McCain’s Veepstakes: Haley Barbour
Re-elected handsomely (58%) to his second term as governor of the Magnolia State in 2007, Barbour was neutral in this year’s GOP presidential race. Of nominee John McCain, Barbour recalled to me in December how he vigorously opposed the McCain-Feingold campaign finance legislation while RNC chairman and joked: “[The law] is terrible but McCain isn’t. While he and I don’t agree on campaign finance reforms, I think a lot of him.”
During our most recent interview, the governor said that McCain’s reputation as a maverick would be very helpful in winning independents and disgruntled Democrats from Barack Obama this fall. In his words, “John McCain is not as conservative as I am, but that may work to his advantage.”
Would Barbour consider being McCain’s running mate if asked by the nominee-to-be? Although not quite ruling this out, the Mississippian jokes that “if John McCain needs me to carry this part of the country, he’s in trouble.” Or will Haley beg off by citing the post-Hurricane Katrina rebuilding work he is still overseeing and how he has convinced business to invest in a state that has suffered a labor shortage on the Mississippi Gulf Coast since three months after the worst natural disaster in U.S. history?
But the talk of a “McCain-Barbour” ticket continues, in large part because of the nationwide network of Barbour friends who keep in touch with him and each other.
A Pol Yet An Issues Man
When I spoke to Gov. Barbour on May 12, the day before the special U.S. House race in Mississippi’s 1st District, he gave some hard-nosed analysis of the nationally watched contest his party would lose the following day: “We had a highly contested primary that was won by less than 1% of the vote. [Republican nominee] Greg Davis is a very good man but he’s from the wrong part of the district, where there are fewer people, and the Democrats nominated someone who’s more from the center of the district [which is more populous]. The Democrats are trying to say this race is geographic, it’s regional, because if they know it’s about issues and philosophy, they’ll get beat. It’s going to be close.” [Democrat Travis Childers beat Davis with about 54% of the vote.]

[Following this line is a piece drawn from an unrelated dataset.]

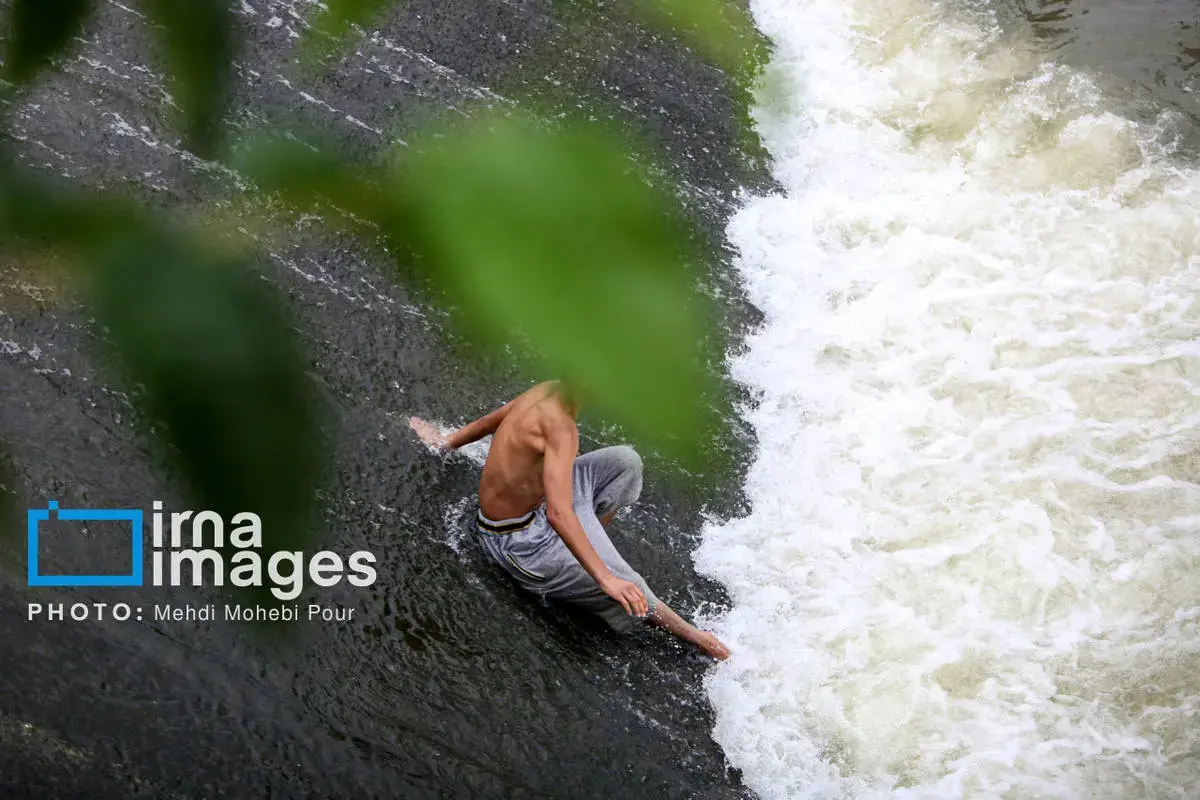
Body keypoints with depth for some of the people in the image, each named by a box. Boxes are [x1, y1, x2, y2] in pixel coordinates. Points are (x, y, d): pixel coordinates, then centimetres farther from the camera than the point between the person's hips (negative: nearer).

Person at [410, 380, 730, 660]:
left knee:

This is the Haley Barbour that most of people outside Mississippi know: the canny political operative with a grasp of how elections are won or lost. A graduate of the University of Mississippi and its law school, Barbour has been crunching numbers about voters since he was state director of the U.S. Census Bureau in 1969-70. He was executive director of the state Republican Party in the 1970s when the GOP was still the underdog in Mississippi and ran a losing bid for the Senate in 1982. He helped move his state into the solidly Republican column as its GOP national committeeman from 1984-98.
But, much like Richard Nixon, Barbour meshes an encyclopedic knowledge of grass-roots politics with a solid understanding of issues.

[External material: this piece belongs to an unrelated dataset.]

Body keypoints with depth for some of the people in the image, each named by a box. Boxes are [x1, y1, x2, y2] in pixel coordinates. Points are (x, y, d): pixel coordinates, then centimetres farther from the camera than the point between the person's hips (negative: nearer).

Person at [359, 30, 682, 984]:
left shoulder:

In our May interview, the governor proudly recounted to me how “we just got another budget through [the legislature] without any tax increase.” When we spoke shortly after his re-election last year, Barbour recalled how “I told people a few thousand times when I was running for governor [in 2003, against Democratic incumbent Ronnie Musgrave], I was against raising anybody’s taxes. And I meant it.”
Facing a Democratic legislature after taking the oath as governor, Barbour told HUMAN EVENTS colleague Allan Ryskind and me, he was worried that “if I agreed to any tax increase, before you know it, the legislature would, a week later, pass another tax increase and before it was over, they’d want seven tax increases if I caved on any one. The second year I was governor, the house passed a cigarette tax increase, which, of course, was very popular and, within a week — this is before the senate acted — they’d passed literally $55 million of fee increases. And then I said that I would veto that, too. And, of course, the senate never even took them up.”
As a result of his solid no-taxes-and-I-mean-it stance, Barbour said, “personal income has risen about 20% in four years and there is record employment in Mississippi today, and the number of people working is some 50,000 more than when I became governor. In fact, under the previous governor, we had a net loss of 38,000 jobs. In my administration, we’ve gained about 50,000 and, importantly, very often we are losing low-skill, low-wage jobs and replacing them with higher-skilled, higher-wage jobs such as Toyota and General Electric. Where there’s automotive, aerospace, defense industry technology and the like, they’re working. But we’re also making more money because we’re bringing in higher-skilled, better-paying jobs.”
Along with his stand against taxes, the governor points to tort reform and “getting control of our budget” as reasons business from other states and throughout the world are starting to invest in Mississippi. He also cites the strong, self-reliant attitude his state demonstrated to the world after Katrina.
“Mississippians aren’t into victimhood,” said Barbour. “Our people got knocked down flat. The next day they got up, hitched up their britches and went to work. A lot of these big companies are giving Mississippi a second look. I honestly believe some of them wouldn’t have really considered us except for what they saw after Katrina.”